Mercury Monitoring Toolkit
Sorbent Trap method is the most cost-effective and accurate method for mercury measurement in flue and process gases. The method has been widely used in power generation industry, cement production industry, metallurgy, waste incineration, etc.
The US EPA’s method 30B is a reference method for quantifying mercury emissions from stationary sources. The method uses charcoal traps to capture total mercury from stack gas or special sorbent traps, which provide mercury speciation measurement. Method 30B is a reference method for relative accuracy test audits (RATA) of vapor phase mercury Continuous Emission Monitoring systems (CEMs). Sorbent traps based US EPA’s Performance Specification 12B (PS 12B) is considered as Continuous Emission Monitoring procedure.
A method based on sorbent traps is considered by UN Environment Programme as one of the best available techniques/best environmental practices of monitoring of mercury emissions.
The US EPA’s Mercury Measurement Toolkit is designed for efficient and cost-effective on-site determination of total and speciated mercury emissions in accordance with method 30B.
The Toolkit is also used for the mercury determination in coal, fly and bottom ash, gypsum, waste water, effluents, and other media.
Mercury Monitoring Toolkit includes:
- sampling probe OLM30B;
- variety of sorbent traps: 30B, PS12B, CEN/TS 17286;
- analytical system based on direct Zeeman mercury analyzer RA-915M and PYRO-915+.
The OLM30B is a dual train, fully functional sampling system, complete with Mass Flow Controllers, vacuum gauges, a WatLow controller with thermocouple input and probe power port.
- RATA Sampling
- CEM Performance Testing
- Mercury Control Studies
- Baseline Flue Gas Characterization Studies
- EPA Method 30B Compliant
- WATLOW Temperature Controllers
- Modular Design
- Ease of Operation
- Light weight and water resistant
- Full Length Probe Heating & Cooling allows for speciation sampling
Resolution | 0.01L |
Accuracy | ±2% FS Max |
Flow | 0 – 2 L/min |
Power | 220/110 V; 500W Consumption |
Operating Temperature |
-10 °C to +50 °C |
Dimensions |
16.5” x 9” x 13.5” |
Weight |
15 lbs. (6.8kg) |
Sorbent traps provide total mercury measurement as well as speciated mercury measurement (oxidized and elemental mercury phases).
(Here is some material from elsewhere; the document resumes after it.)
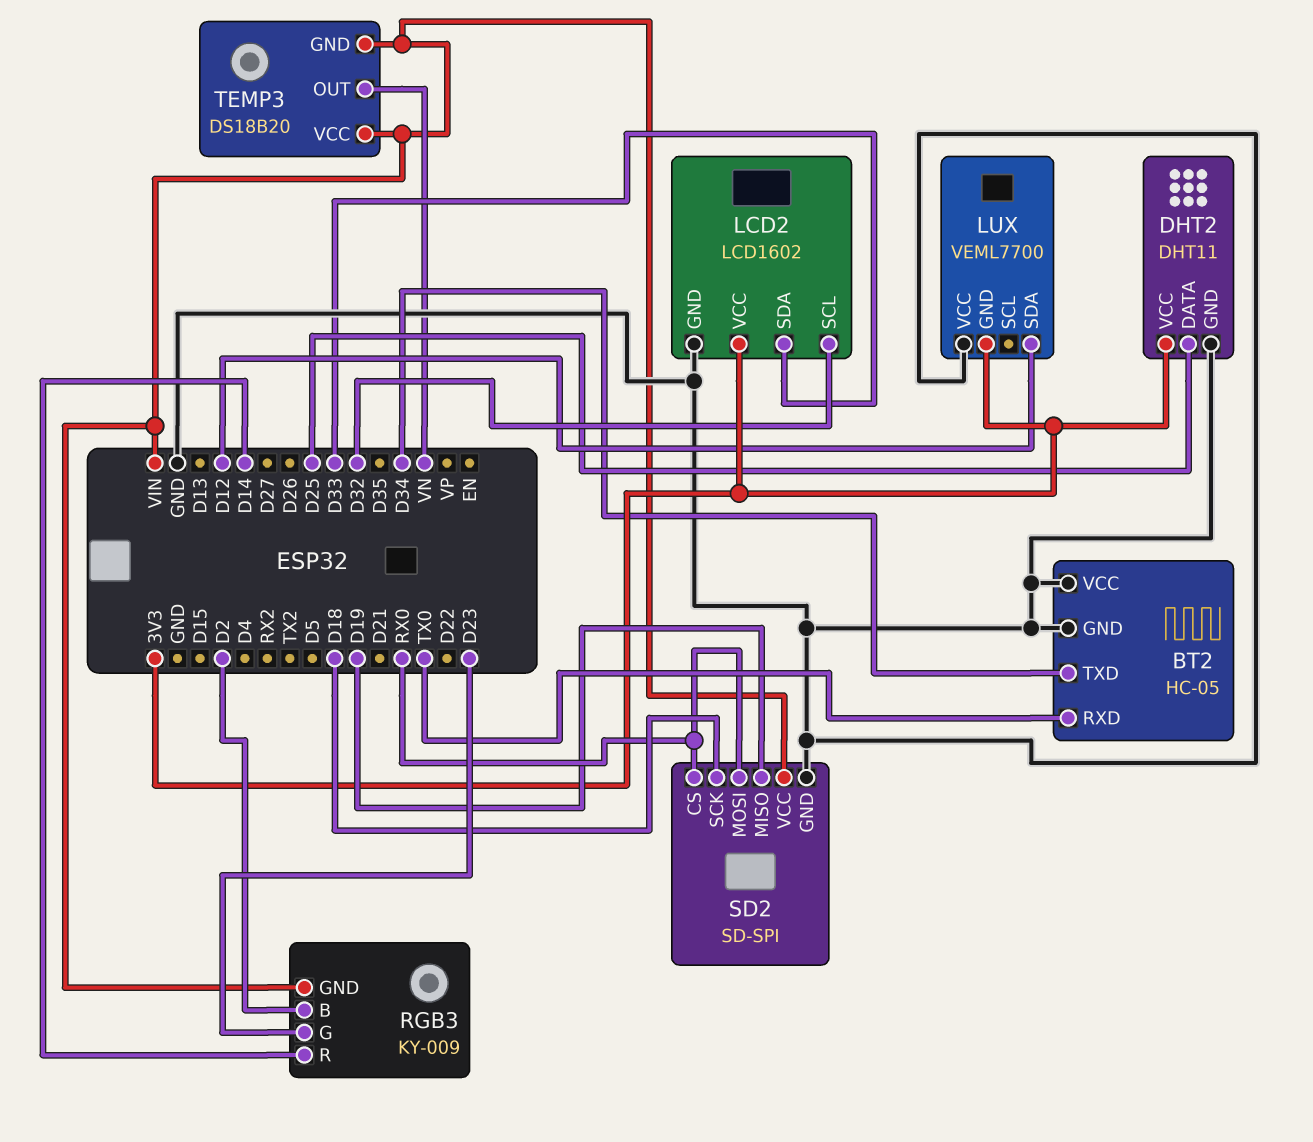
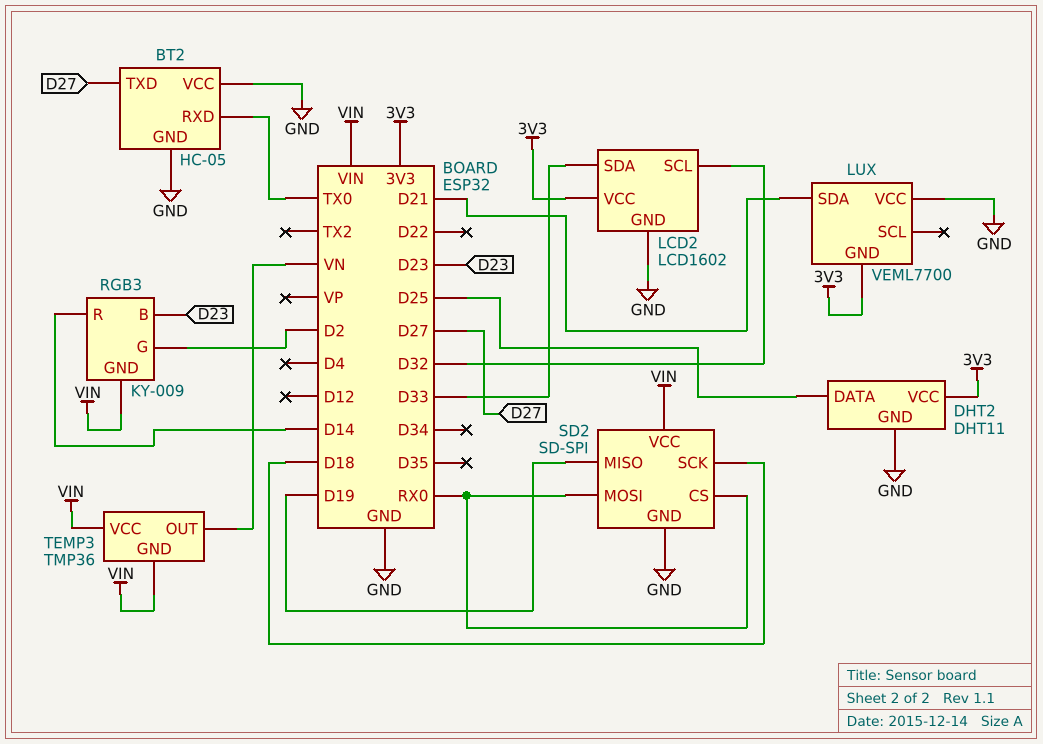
BT2 pin TXD: D34 -> D27
LUX pin SDA: D12 -> D21
RGB3 pin B: D2 -> D23
RGB3 pin G: D23 -> D2
TEMP3: DS18B20 -> TMP36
The flue gas sample is collected using a heated sample probe and calibrated pumping system. Mercury is captured by adsorption in sorbent traps media. The material in these traps is later analyzed using Zeeman mercury analyzer RA-915M and PYRO-915+ attachment.
Traps are specifically designed to comply with the US EPA Method 30B and PS-12B Performance specification.
Types
- Spiked Traps
- Un-spiked Traps
- Speciation Traps
- LEE Traps
Features
- Proprietary “Zero” Carbon eliminates background Mercury
- Halogen impregnated Carbon optimizes Mercury sorption while eliminating non-mercuric sorption
- Precise internal diameter reduces pressure drop and trap pluggage
Available Modifications
- Length: 185mm, 240mm, 450mm
- Spike Level: 10ng – 50,000ng
- Scrubber Sections: AGS
- Filter Beds: Dust Pre-Filter, Coil Pre-Filter
- Glass Type: Extra Durable, High Flow
Similar to 30B Traps, PS12B Mercury Sorbent Traps are specifically designed to comply with EPA Performance Specification-12B (PS-12B)
Types
- Compliance Traps
- RATA Traps
Features
- Proprietary “Zero” Carbon eliminates background Mercury
- Halogen impregnated Carbon optimizes Mercury sorption while eliminating non-mercuric sorption
- Precise internal diameter reduces pressure drop and trap pluggage
Available Modifications
- Length: 185mm, 240mm, 450mm
- Spike Level: 10ng – 50,000ng
- Sorbent Bed Length
- Scrubber Sections: AGS
- Filter Beds: Dust Pre-Filter, Coil Pre-Filter
- Glass Type: Extra Durable, High Flow
The analytical system consists of RA-915M Mercury Analyzer with pyrolyzer PYRO-915+ (with large optical length of analytical cell and heated windows of the analytical cell) which is developed for unique direct mercury determination in any kind of solid and liquid samples. No sample pre-treatment is needed due to the use of thermal desorption and Zeeman correction that provide direct analysis with extremely low detection limit.